Monday morning started bright and very early with a session on digitization projects. Joyce Rappaport from YIVO began by walking us through the process of editing the 2 v. Encylopedia of Jews in Eastern Europe and how it grew and transformed into a website.  She spoke of the challenges that all we catalogers can relate to: standardizing the spelling of personal names; figuring how to refer to places that have changed names and national boundaries, multiple language submissions, and multiple author entries. Joyce also mentioned the lively discussions that determined the boundaries of "East Europe"  (for their purposes; east of Germany, north of the Balkins) and the time period covered.  It was very important to YIVO that this NOT be a Yizkor book, but rather a celebration of Jewish thought, life, customs, arts, biography, life cycle celebrations, political involvement and much more from medieval times to the near current day.

Transforming the paper volumes into web pages allowed them to add many more color pictures, interactive maps, multi-media, and to keep the articles current.  There is a tab for educators and researchers with lesson plans and curricula.  I was surprised and thrilled to hear that the online version is free and open to anyone.  YIVO is understandably proud that they are the first to post a major reference source online that is open access.

The next speaker was just as exciting. Rebecca  Jefferson spoke about digitizing one of the quirkier collections at the Price Library of Judaica at the University of Florida.  The collect anniversary issues of journals and newspapers and festschriften of all kinds. The show a fascinating glimpse at what the editors thought were the important milestones for the Jewish community at that time.  They also include ads and notes of congratulations from individuals, businesses, and organizations which show the make up of the community.

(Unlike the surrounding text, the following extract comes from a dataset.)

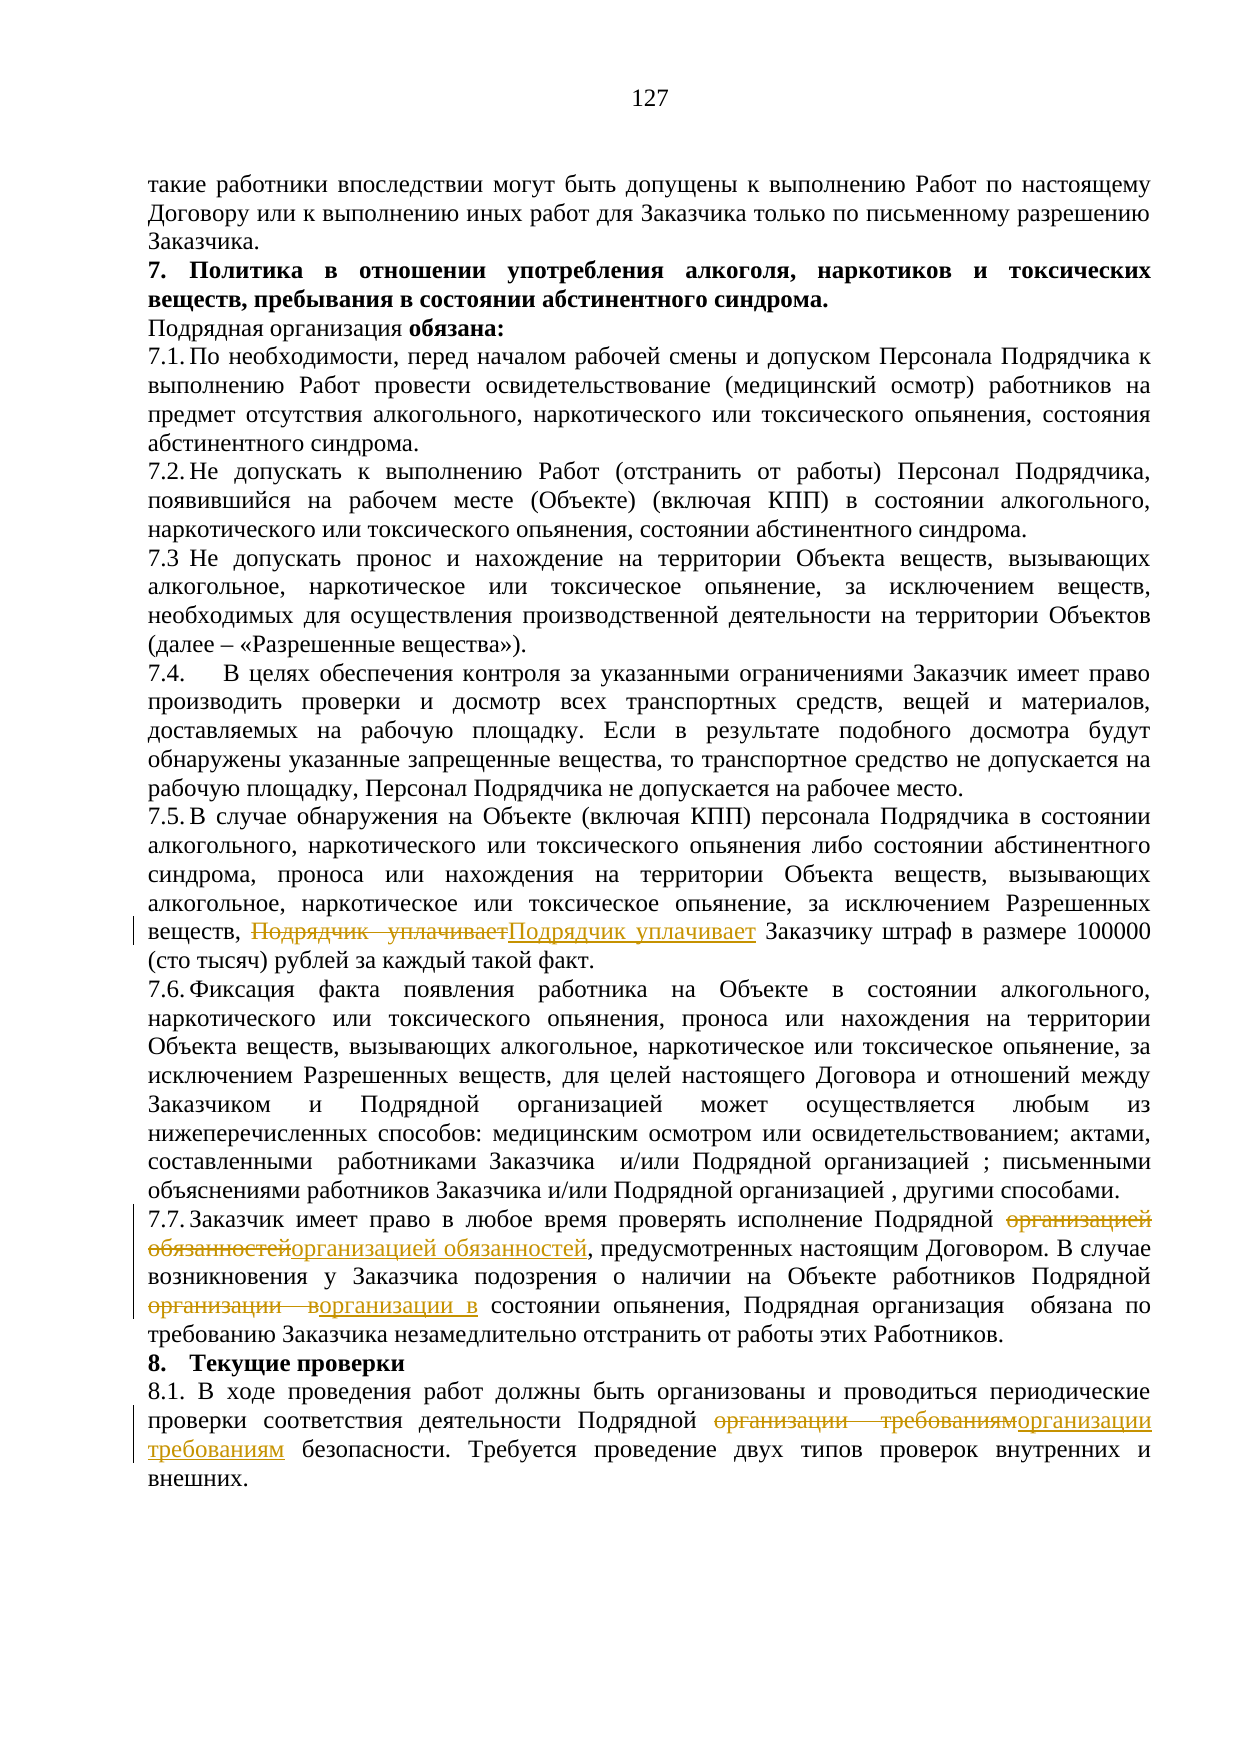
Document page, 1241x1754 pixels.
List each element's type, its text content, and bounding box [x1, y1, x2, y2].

The last speaker of the session, Rachel Boertjens, spoke about the Bibliotheca Rosenthaliana's project to digitize the correspondance between the "Pekidim & Amarkalim," a philanthropic organization, and the individuals and yeshivot that wrote to them asking from money from the early to late 1800's.

The next session was a sort of catch-all on Israeli life and culture.  Anna Levia gave a surprisingly interesting and engaging talk about sewage.  Yes, I said sewage.  As part of a large collection on Tel Aviv that the University of Stanford acquired, was a collection of correspondence to the municipality on the subject of waste processing and removal in pre-state Palestine.  While not the most appetizing of subjects, this topic is of obvious importance to anyone studying the development of a city.

The next speaker might have started with the immortal words of Monty Python "And now for something completely different"  Daniel Scheide and  Sharon Benamou gave a whirlwind tour of Israeli hip-hop, rap, and other related genre's.  They demonstrated (by showing videos - not by singing) how rap is used by both religious and secular Israelis as well as among many of the different ethnic groups in Israel.  Some use it to show their differences while others to make a case for toleration and understanding.

Yaffa Weisman then took us in yet another direction by examining the book and television series HaSaMBaH, the Hebrew acronym for the Extreme secret Gang.  This series showed a group of Israeli teens working together to solve crimes and nab the bad guys.  The teens represented many politicals, economic, and social classes within Israel. She spoke about how the series was used to indoctrinate Israelis on the values of equality and cooperation.  The books were revived and reprinted several times and were made into tv series.  You could definitely tell who the Israeli's were in the audience by how much they were nodding in memory of the characters.